Tent caterpillar moths emerge several weeks after the caterpillars cocoon. They are large (about 2 inches across) moths with brownish, cinnamon or rusty red wings. Sprayed on host foliage, Bt (Bacillus thuringiensis) is the treatment of choice for caterpillars. However, since tent caterpillars don’t eat during their brief moth stage, Bt is not an effective treatment for the moths. Though the moths live for about three days, they often hatch out in flushes. Where tiny young caterpillars were still actively feeding while husky 2-inchers were looking for nesting spots, moths may appear for several weeks.

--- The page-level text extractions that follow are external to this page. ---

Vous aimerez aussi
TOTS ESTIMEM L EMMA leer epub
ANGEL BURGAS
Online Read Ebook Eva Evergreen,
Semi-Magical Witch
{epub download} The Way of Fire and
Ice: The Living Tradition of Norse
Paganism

To lure the moths to their doom, replace porch and outdoor lights with yellow bulbs. (Yellow light is especially attractive to moths, though ordinary lights work fairly well, too.) Place wide bowls of water under the lights, adding a little vegetable oil. This makes a film that coats moth wings and smothers moths quickly when they follow the light’s reflections into the water. Where the moth invasion is heavy, fill large buckets (or a kid’s wading pool) with water and a little oil, then float tea light candles at dusk as the moths arrive.
For future protection, encourage bats and swallows (which eat night flying moths in large quantities) to move in by installing swallow houses and bat houses. Russell Link’s wonderful book, “Landscaping With Wildlife In The Pacific Northwest,” offers placement tips and do-it-yourself patterns for both.

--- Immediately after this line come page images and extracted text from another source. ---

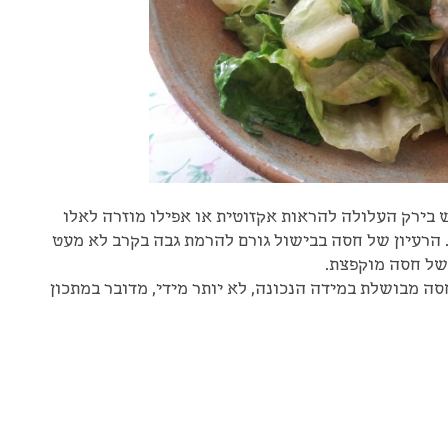
 בירק העלולה להראות אקזוטית או אפילו מוזרה לאלו
 הרעיון של חסה בבישול גורם להרמת גבה בקרב לא מעט
 של חסה מוקפצת.
סה מבושלת במידה הנכונה, לא יותר מידי, מדובר במתכון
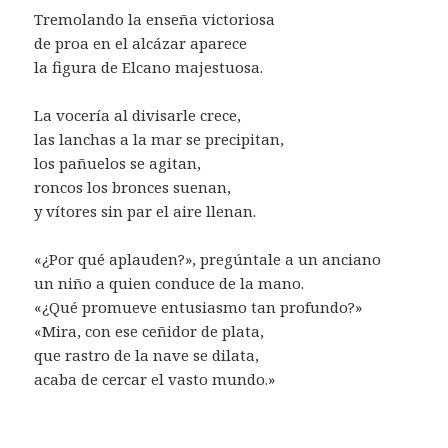
Tremolando la enseña victoriosa
de proa en el alcázar aparece
la figura de Elcano majestuosa.
La vocería al divisarle crece,
las lanchas a la mar se precipitan,
los pañuelos se agitan,
roncos los bronces suenan,
y vítores sin par el aire llenan.
«¿Por qué aplauden?», pregúntale a un anciano
un niño a quien conduce de la mano.
«¿Qué promueve entusiasmo tan profundo?»
«Mira, con ese ceñidor de plata,
que rastro de la nave se dilata,
acaba de cercar el vasto mundo.»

Tent caterpillar moths begin laying eggs immediately. To take advantage of them in that inert stage, we can call on almost-invisible parasitic wasps to defend our plants. Many nurseries sell Trichogramma wasps, tiny, pin-sized creatures that don’t sting people. Instead, they lay their own eggs in the host eggs of the tent caterpillars. When the wasp eggs hatch, the tent caterpillar eggs are destroyed as the baby wasps eat their way out. To get the most bang for your buck, place wasp egg cards in trees that were heavily infested by the caterpillars, since these will generally have the most egg cases. Each card contains about 12,000 wasps, enough to cover an area of about 2,500 square feet.
Another line of protection comes from horticultural oils (including dormant oils, sun oils, and superfine oils), which can smother tent caterpillar egg cases. Spray the oil on defoliated trees and shrubs as soon as you notice fresh egg sacs this summer, and repeat next winter when trees are naturally bare. This summer, hand pick any visible egg cases as soon as you notice them (they look like Styrofoam). Egg cases can be crushed, burned, or added to active worm bins or municipal garden waste containers.
Don’t just toss egg cases down on the ground, or the caterpillars may find plenty to eat when they hatch next spring. Although they prefer to eat foliage of fruit trees, roses, alders and cottonwoods, emerging tent caterpillars can subsist on grass and perennial foliage just fine. Don’t put egg cases in your own compost either, unless it gets hot enough to bake those little eggs. Tent caterpillar moth eggs are tough: one year, I put some in a plastic zip bag for show-and-tell garden talks and by spring, voracious baby caterpillars were eating their way out of the bag.